Belfast Telegraph

Mothers of soldiers found dead in Co Down fail in coroner challenge over psych report

Lance Corporal James Ross was found hanged at Ballykinler in 2012
Lance Corporal James Ross was found hanged at Ballykinler in 2012

By Alan Erwin

The bereaved mothers of two soldiers found dead at a Co Down barracks have failed in a High Court challenge to a coroner's order for them to disclose a psychiatric report.

Lance Corporal James Ross, 30, from Leeds, and Rifleman Darren Mitchell, 20, from London, died within three months of each other at Ballykinler base in 2012 and 2013.

Both veterans of Afghanistan, the men were reportedly found hanged.

Amid concerns raised over welfare provisions, public hearings at their joint inquest are due to get underway early next month.

The two dead soldiers' mothers, Linda Ketcher and Carol Mitchell, have commissioned a report from a consultant psychiatrist for the proceedings.

This was done in response to reports prepared by a different psychiatrist.
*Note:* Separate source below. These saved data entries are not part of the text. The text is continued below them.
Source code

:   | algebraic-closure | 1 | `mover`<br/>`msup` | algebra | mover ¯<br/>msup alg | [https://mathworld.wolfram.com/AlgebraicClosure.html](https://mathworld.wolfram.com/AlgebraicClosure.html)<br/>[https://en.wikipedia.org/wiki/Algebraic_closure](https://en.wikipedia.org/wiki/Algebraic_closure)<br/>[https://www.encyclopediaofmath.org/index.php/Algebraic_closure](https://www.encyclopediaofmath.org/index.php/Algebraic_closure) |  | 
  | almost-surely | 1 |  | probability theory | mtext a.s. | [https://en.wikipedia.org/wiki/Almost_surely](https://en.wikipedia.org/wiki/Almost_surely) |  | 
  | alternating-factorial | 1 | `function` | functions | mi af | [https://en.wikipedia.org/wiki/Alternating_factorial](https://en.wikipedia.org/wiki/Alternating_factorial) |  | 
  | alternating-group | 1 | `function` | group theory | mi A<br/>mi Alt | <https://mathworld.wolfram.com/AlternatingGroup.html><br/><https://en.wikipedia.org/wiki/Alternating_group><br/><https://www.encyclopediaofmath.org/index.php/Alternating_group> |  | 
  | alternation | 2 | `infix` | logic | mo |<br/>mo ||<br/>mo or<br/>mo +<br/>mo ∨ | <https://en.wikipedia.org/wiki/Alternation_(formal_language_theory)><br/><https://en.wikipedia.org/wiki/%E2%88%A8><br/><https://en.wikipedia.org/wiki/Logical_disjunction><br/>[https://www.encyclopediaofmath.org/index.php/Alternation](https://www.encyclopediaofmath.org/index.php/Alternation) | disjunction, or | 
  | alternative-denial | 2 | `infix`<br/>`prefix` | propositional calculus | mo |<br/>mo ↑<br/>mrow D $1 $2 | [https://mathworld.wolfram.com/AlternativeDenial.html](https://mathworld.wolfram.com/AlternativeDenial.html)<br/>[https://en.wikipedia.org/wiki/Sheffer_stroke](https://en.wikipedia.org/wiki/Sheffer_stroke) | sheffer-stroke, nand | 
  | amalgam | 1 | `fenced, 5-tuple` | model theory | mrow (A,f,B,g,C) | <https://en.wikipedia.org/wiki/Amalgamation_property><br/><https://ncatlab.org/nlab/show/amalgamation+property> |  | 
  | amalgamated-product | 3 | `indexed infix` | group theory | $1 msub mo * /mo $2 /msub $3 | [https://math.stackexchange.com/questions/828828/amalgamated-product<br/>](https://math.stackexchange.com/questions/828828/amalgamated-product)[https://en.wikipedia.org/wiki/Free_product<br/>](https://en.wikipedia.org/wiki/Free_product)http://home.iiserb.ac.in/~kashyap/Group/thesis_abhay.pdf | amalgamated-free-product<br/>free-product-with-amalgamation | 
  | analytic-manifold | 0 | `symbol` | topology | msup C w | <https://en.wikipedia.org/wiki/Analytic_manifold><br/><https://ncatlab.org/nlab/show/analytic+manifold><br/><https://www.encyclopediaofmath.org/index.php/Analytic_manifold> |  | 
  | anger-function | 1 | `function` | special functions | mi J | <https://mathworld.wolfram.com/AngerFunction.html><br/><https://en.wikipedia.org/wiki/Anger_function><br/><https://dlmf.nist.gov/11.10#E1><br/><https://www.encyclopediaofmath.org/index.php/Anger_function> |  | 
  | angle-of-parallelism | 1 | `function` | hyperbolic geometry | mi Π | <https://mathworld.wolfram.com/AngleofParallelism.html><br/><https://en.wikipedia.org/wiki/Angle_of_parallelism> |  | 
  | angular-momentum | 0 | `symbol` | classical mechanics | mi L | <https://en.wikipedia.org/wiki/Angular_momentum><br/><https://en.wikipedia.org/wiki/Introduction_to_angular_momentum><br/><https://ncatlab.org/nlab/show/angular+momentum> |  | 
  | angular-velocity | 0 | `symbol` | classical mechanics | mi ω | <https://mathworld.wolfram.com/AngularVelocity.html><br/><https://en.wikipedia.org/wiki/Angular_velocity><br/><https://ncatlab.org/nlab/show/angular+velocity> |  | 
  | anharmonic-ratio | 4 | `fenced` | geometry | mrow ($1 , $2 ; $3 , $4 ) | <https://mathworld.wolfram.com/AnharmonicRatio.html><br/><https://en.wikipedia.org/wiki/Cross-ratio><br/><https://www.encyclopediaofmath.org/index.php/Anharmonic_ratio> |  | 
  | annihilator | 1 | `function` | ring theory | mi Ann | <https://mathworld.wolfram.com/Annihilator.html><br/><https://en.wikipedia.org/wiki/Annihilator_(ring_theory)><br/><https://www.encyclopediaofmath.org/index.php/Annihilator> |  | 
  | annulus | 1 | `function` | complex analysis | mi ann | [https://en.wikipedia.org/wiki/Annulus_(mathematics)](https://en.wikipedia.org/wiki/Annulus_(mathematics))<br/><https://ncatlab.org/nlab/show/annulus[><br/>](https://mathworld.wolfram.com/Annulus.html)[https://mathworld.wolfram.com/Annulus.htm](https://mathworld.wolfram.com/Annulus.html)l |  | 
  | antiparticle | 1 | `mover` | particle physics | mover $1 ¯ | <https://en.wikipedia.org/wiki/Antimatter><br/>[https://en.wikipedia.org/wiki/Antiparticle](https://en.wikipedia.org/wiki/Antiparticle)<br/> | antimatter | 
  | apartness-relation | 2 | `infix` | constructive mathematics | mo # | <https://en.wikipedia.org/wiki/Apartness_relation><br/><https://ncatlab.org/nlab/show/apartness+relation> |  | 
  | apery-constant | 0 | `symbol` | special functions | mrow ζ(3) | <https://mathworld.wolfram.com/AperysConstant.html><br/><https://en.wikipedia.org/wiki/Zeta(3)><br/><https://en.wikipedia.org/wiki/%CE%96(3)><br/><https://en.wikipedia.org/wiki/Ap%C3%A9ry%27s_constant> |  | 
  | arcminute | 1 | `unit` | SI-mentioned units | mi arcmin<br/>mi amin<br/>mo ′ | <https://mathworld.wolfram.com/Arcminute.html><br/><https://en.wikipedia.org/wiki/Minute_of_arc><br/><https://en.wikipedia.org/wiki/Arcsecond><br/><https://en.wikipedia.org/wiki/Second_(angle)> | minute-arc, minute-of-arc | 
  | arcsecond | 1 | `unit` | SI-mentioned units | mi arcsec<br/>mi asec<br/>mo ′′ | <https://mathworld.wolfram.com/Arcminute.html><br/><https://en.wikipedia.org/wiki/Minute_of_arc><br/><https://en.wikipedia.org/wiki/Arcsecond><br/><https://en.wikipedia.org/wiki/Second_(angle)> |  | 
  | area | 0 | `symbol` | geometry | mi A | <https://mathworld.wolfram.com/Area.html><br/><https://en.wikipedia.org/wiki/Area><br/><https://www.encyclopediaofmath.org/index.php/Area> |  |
Lawyers for Ms Ketcher and Ms Mitchell decided their report should not be disclosed to the Coroner or any other agency on the ground that it is protected by litigation privilege.
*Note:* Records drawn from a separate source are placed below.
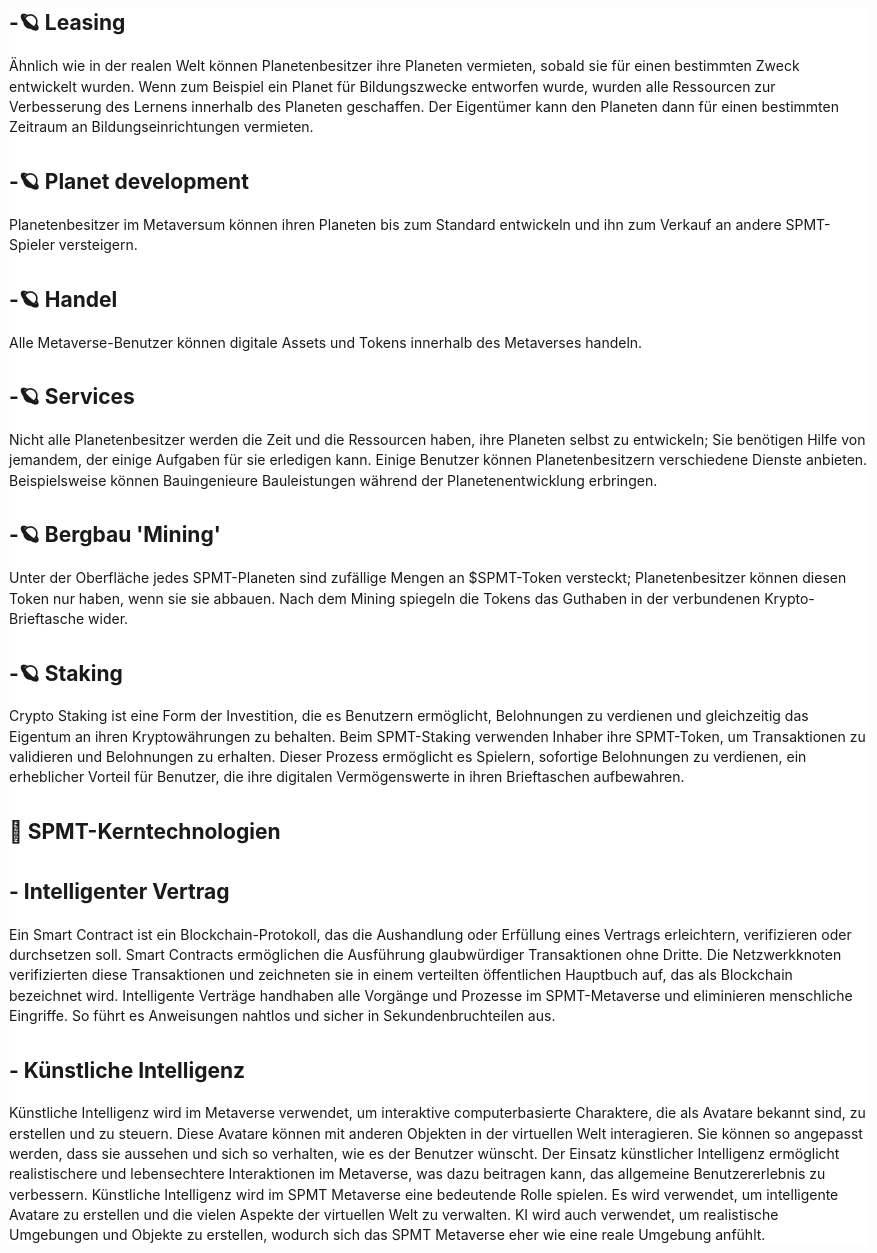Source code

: ## -🪐 Leasing
Ähnlich wie in der realen Welt können Planetenbesitzer ihre Planeten vermieten, sobald sie für einen bestimmten Zweck entwickelt wurden. Wenn zum Beispiel ein Planet für Bildungszwecke entworfen wurde, wurden alle Ressourcen zur Verbesserung des Lernens innerhalb des Planeten geschaffen. Der Eigentümer kann den Planeten dann für einen bestimmten Zeitraum an Bildungseinrichtungen vermieten.

## -🪐 Planet development
Planetenbesitzer im Metaversum können ihren Planeten bis zum Standard entwickeln und ihn zum Verkauf an andere SPMT-Spieler versteigern.

## -🪐 Handel
Alle Metaverse-Benutzer können digitale Assets und Tokens innerhalb des Metaverses handeln.

## -🪐  Services
Nicht alle Planetenbesitzer werden die Zeit und die Ressourcen haben, ihre Planeten selbst zu entwickeln; Sie benötigen Hilfe von jemandem, der einige Aufgaben für sie erledigen kann. Einige Benutzer können Planetenbesitzern verschiedene Dienste anbieten. Beispielsweise können Bauingenieure Bauleistungen während der Planetenentwicklung erbringen.

## -🪐 Bergbau 'Mining'
Unter der Oberfläche jedes SPMT-Planeten sind zufällige Mengen an $SPMT-Token versteckt; Planetenbesitzer können diesen Token nur haben, wenn sie sie abbauen. Nach dem Mining spiegeln die Tokens das Guthaben in der verbundenen Krypto-Brieftasche wider.

## -🪐  Staking

Crypto Staking ist eine Form der Investition, die es Benutzern ermöglicht, Belohnungen zu verdienen und gleichzeitig das Eigentum an ihren Kryptowährungen zu behalten. Beim SPMT-Staking verwenden Inhaber ihre SPMT-Token, um Transaktionen zu validieren und Belohnungen zu erhalten. Dieser Prozess ermöglicht es Spielern, sofortige Belohnungen zu verdienen, ein erheblicher Vorteil für Benutzer, die ihre digitalen Vermögenswerte in ihren Brieftaschen aufbewahren.

## 🚀 SPMT-Kerntechnologien

## - Intelligenter Vertrag
Ein Smart Contract ist ein Blockchain-Protokoll, das die Aushandlung oder Erfüllung eines Vertrags erleichtern, verifizieren oder durchsetzen soll. Smart Contracts ermöglichen die Ausführung glaubwürdiger Transaktionen ohne Dritte. Die Netzwerkknoten verifizierten diese Transaktionen und zeichneten sie in einem verteilten öffentlichen Hauptbuch auf, das als Blockchain bezeichnet wird. Intelligente Verträge handhaben alle Vorgänge und Prozesse im SPMT-Metaverse und eliminieren menschliche Eingriffe. So führt es Anweisungen nahtlos und sicher in Sekundenbruchteilen aus.


## - Künstliche Intelligenz

Künstliche Intelligenz wird im Metaverse verwendet, um interaktive computerbasierte Charaktere, die als Avatare bekannt sind, zu erstellen und zu steuern. Diese Avatare können mit anderen Objekten in der virtuellen Welt interagieren. Sie können so angepasst werden, dass sie aussehen und sich so verhalten, wie es der Benutzer wünscht. Der Einsatz künstlicher Intelligenz ermöglicht realistischere und lebensechtere Interaktionen im Metaverse, was dazu beitragen kann, das allgemeine Benutzererlebnis zu verbessern. Künstliche Intelligenz wird im SPMT Metaverse eine bedeutende Rolle spielen. Es wird verwendet, um intelligente Avatare zu erstellen und die vielen Aspekte der virtuellen Welt zu verwalten. KI wird auch verwendet, um realistische Umgebungen und Objekte zu erstellen, wodurch sich das SPMT Metaverse eher wie eine reale Umgebung anfühlt.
In October last year he rejected that contention and ordered it to be handed over.

The coroner said if the next of kin had obtained the report for civil or criminal litigation he would have upheld the claim for privilege.

He pointed out how the purpose of the inquest is to find answers to a series of questions through an inquisitorial process.

Counsel for the two mothers sought a judicial review, claiming the Coroner's reasoning was flawed.

They also contended that he had wrongly assessed the inquest proceedings as being only inquisitorial, and never adversarial.

Dismissing their challenge, however, Mr Justice McCloskey backed the Coroner's decision to order disclosure.

He said: "If their stance is upheld, the report will be suppressed and, in consequence, its contents will not be known to the Coroner or any other participating agency.

"Material evidence will, in consequence, be buried."

The judge added: "The Coroner was, in my view, bound to conclude, as he did, that this report would not be protected from production in civil proceedings in a court in Northern Ireland on the ground of litigation privilege."